**Extracted data**

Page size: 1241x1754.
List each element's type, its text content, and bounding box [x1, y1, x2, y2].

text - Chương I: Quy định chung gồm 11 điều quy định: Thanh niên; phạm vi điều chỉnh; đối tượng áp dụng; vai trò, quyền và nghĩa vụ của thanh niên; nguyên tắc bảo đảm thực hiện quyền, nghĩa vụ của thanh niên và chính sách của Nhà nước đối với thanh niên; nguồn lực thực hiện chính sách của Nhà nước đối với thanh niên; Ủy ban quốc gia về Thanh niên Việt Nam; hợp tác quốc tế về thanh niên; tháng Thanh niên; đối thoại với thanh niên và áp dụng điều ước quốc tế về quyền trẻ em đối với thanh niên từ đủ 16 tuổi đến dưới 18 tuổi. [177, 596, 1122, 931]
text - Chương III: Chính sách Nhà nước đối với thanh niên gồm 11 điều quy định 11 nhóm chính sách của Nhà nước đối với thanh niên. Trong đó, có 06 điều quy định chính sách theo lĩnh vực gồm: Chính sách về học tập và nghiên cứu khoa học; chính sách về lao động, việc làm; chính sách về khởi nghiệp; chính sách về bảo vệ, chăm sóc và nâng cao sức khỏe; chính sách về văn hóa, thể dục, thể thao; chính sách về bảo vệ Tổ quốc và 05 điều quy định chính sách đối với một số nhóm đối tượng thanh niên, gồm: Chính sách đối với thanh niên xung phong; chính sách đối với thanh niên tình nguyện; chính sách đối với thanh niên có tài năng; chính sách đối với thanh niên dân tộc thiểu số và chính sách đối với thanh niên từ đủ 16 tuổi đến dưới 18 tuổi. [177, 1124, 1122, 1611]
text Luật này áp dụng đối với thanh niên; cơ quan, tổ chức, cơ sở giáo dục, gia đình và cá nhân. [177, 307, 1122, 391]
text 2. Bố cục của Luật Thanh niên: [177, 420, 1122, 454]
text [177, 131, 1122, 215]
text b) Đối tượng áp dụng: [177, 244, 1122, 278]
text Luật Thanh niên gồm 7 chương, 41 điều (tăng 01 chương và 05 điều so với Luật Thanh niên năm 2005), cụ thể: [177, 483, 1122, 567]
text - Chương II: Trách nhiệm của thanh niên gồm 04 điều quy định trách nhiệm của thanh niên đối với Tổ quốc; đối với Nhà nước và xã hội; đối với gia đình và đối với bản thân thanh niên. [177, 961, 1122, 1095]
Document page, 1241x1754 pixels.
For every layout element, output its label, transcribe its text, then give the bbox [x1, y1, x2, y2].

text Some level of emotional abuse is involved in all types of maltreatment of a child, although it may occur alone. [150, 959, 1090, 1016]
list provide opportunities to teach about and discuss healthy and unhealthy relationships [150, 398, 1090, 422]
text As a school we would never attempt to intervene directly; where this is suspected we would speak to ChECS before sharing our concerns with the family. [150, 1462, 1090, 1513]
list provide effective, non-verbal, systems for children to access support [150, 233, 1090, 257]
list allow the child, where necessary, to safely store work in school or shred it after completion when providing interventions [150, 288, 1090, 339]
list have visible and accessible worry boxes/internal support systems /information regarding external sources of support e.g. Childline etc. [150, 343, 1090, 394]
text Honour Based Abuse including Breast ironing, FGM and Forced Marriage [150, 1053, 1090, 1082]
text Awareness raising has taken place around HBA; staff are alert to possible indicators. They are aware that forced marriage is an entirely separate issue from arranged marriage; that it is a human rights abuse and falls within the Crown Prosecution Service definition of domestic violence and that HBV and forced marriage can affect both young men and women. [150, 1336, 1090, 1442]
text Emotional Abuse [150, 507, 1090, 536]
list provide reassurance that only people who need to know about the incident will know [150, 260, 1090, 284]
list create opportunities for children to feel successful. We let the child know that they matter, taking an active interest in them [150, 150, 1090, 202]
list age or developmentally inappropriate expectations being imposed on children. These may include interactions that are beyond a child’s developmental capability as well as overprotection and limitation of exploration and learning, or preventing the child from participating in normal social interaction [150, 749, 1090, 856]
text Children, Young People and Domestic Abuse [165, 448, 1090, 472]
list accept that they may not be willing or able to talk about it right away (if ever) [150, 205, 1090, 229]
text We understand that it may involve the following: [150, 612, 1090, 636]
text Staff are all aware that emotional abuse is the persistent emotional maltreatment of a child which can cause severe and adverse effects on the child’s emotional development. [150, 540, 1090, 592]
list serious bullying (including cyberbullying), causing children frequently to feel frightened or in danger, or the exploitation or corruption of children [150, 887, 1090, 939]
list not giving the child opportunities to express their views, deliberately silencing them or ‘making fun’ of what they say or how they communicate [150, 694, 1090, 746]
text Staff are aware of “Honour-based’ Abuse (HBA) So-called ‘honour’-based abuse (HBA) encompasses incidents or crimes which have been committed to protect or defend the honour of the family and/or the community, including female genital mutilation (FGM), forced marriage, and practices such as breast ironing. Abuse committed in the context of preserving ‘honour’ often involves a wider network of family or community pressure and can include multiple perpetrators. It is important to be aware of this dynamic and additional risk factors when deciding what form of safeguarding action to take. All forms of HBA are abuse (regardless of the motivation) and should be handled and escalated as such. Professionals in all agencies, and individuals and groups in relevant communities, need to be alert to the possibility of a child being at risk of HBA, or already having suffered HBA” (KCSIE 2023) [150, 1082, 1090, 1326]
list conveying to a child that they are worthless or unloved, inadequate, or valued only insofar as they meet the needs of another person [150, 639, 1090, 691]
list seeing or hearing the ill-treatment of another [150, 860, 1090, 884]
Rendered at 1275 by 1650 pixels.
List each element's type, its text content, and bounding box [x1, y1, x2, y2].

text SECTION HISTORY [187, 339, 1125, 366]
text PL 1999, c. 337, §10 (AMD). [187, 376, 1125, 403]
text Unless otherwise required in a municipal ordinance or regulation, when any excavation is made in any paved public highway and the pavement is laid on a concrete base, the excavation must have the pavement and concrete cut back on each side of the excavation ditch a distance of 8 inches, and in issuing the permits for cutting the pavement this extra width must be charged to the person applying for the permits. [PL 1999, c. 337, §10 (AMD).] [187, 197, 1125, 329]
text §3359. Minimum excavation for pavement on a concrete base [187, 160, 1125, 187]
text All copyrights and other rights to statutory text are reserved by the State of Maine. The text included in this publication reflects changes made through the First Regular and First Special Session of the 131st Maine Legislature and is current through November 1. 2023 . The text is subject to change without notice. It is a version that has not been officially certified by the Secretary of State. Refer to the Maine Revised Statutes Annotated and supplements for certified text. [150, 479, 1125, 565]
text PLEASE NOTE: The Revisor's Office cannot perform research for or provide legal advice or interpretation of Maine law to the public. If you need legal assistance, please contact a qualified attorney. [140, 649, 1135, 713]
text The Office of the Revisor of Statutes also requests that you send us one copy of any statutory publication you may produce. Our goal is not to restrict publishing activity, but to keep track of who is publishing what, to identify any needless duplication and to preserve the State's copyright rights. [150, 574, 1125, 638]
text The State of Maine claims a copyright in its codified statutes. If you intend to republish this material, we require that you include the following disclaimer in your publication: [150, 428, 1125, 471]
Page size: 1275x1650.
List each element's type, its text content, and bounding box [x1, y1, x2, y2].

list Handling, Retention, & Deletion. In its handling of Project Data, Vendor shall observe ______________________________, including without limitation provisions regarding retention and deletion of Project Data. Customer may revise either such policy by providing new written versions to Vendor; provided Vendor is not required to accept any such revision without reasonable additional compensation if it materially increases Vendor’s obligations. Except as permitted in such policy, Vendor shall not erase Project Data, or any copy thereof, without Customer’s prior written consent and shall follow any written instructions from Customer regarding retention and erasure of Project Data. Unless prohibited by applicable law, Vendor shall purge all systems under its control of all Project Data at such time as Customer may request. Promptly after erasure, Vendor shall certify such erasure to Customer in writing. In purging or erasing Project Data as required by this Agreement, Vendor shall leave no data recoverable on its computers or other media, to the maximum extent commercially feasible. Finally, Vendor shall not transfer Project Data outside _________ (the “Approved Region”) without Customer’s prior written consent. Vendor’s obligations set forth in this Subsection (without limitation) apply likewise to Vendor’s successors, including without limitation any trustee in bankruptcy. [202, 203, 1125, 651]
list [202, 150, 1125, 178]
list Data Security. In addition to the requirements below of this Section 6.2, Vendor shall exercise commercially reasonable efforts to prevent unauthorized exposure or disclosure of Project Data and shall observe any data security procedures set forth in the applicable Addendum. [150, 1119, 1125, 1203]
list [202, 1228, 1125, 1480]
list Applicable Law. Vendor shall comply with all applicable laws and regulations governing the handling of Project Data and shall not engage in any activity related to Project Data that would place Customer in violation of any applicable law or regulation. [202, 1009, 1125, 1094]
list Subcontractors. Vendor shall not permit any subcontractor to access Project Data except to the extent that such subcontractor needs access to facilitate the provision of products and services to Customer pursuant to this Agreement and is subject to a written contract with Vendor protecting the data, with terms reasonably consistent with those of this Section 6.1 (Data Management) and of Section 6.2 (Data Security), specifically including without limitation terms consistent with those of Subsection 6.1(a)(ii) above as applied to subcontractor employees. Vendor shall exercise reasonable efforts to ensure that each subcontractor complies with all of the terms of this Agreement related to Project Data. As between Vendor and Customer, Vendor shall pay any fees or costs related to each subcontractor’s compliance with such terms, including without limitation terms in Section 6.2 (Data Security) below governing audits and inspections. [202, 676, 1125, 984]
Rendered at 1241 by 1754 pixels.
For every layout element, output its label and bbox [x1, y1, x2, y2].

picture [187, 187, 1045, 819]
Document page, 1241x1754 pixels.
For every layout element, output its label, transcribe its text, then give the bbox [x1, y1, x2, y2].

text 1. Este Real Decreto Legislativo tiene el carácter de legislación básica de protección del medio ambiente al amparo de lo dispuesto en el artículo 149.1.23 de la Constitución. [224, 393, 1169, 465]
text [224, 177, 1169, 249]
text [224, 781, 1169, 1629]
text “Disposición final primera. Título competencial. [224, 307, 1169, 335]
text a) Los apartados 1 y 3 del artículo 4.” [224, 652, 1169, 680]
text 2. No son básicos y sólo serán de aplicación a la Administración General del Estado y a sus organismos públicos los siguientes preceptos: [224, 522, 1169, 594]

**Work item**
The expected output is the lines from the one holding "text [224, 177, 1169, 249]" through the last line of the data, exactly as they appear, with nothing before or after.

**Result of this exercise**
text [224, 177, 1169, 249]
text [224, 781, 1169, 1629]
text “Disposición final primera. Título competencial. [224, 307, 1169, 335]
text a) Los apartados 1 y 3 del artículo 4.” [224, 652, 1169, 680]
text 2. No son básicos y sólo serán de aplicación a la Administración General del Estado y a sus organismos públicos los siguientes preceptos: [224, 522, 1169, 594]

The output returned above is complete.